** TASK TO CARRY OUT **
An exact reproduction of the entries is needed. Keep all pictures out of it.

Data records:
────────────────────────────────────────

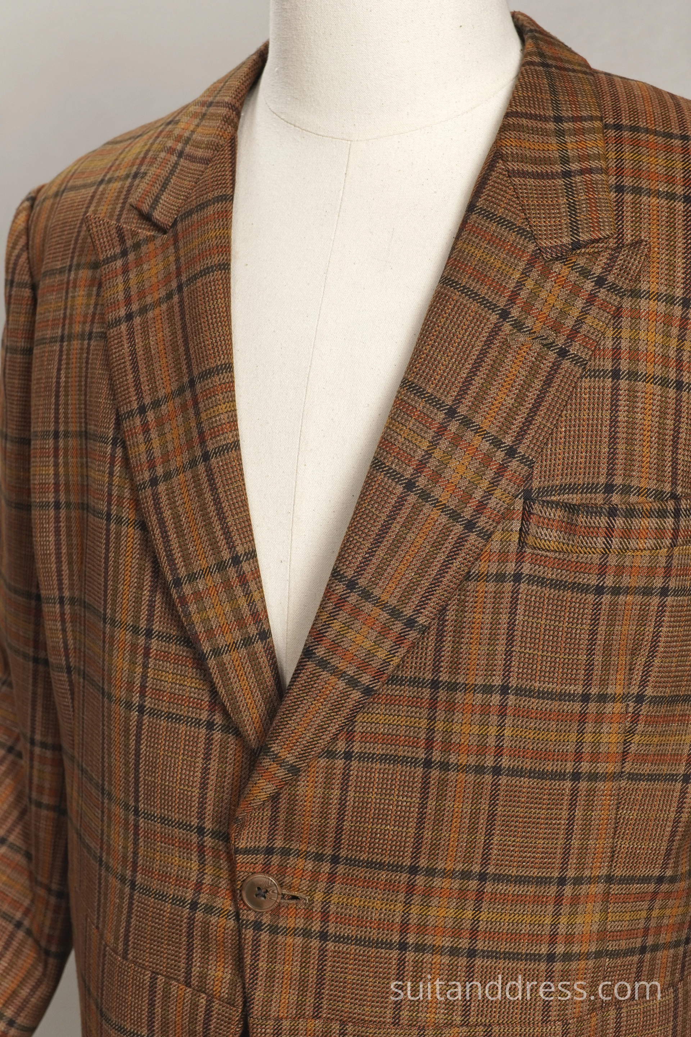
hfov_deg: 28.1
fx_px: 1382
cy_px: 518
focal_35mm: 48
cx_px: 346
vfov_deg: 41.1
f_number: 6.3
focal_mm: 32
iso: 400
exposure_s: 1/40
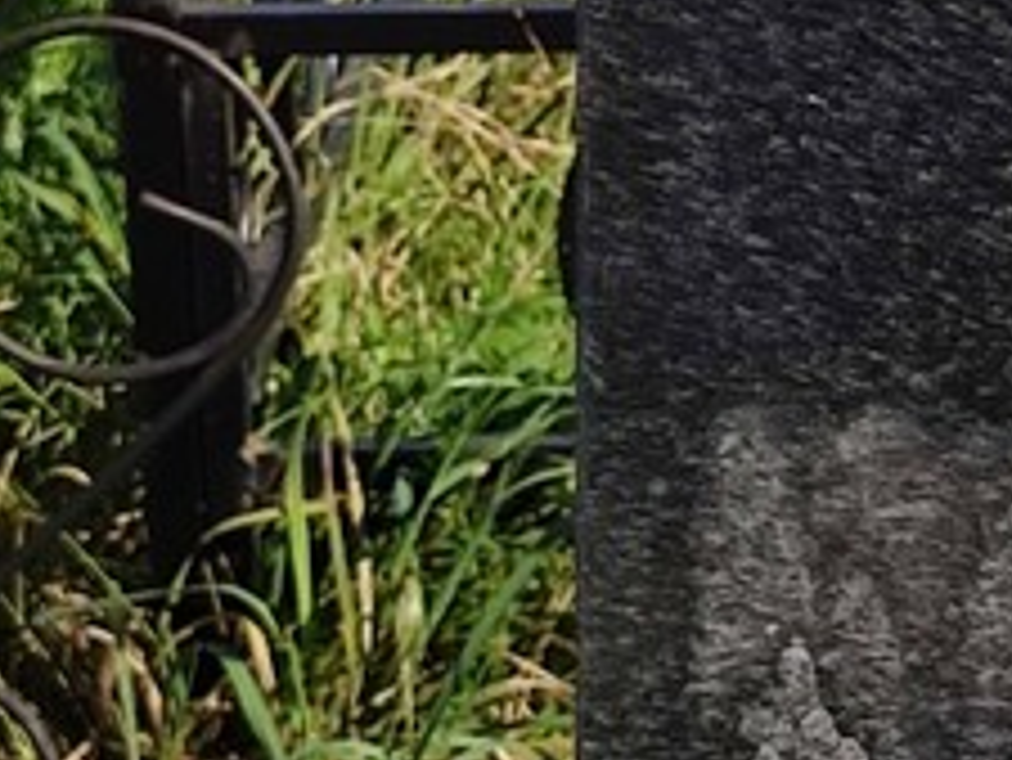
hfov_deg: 20.3
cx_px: 1286
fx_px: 2603
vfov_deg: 16.3
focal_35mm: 89
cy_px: 31
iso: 50
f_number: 1.9
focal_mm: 6.04
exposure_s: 1/711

────────────────────────────────────────

** ANSWER SPACE **
hfov_deg: 28.1
fx_px: 1382
cy_px: 518
focal_35mm: 48
cx_px: 346
vfov_deg: 41.1
f_number: 6.3
focal_mm: 32
iso: 400
exposure_s: 1/40
hfov_deg: 20.3
cx_px: 1286
fx_px: 2603
vfov_deg: 16.3
focal_35mm: 89
cy_px: 31
iso: 50
f_number: 1.9
focal_mm: 6.04
exposure_s: 1/711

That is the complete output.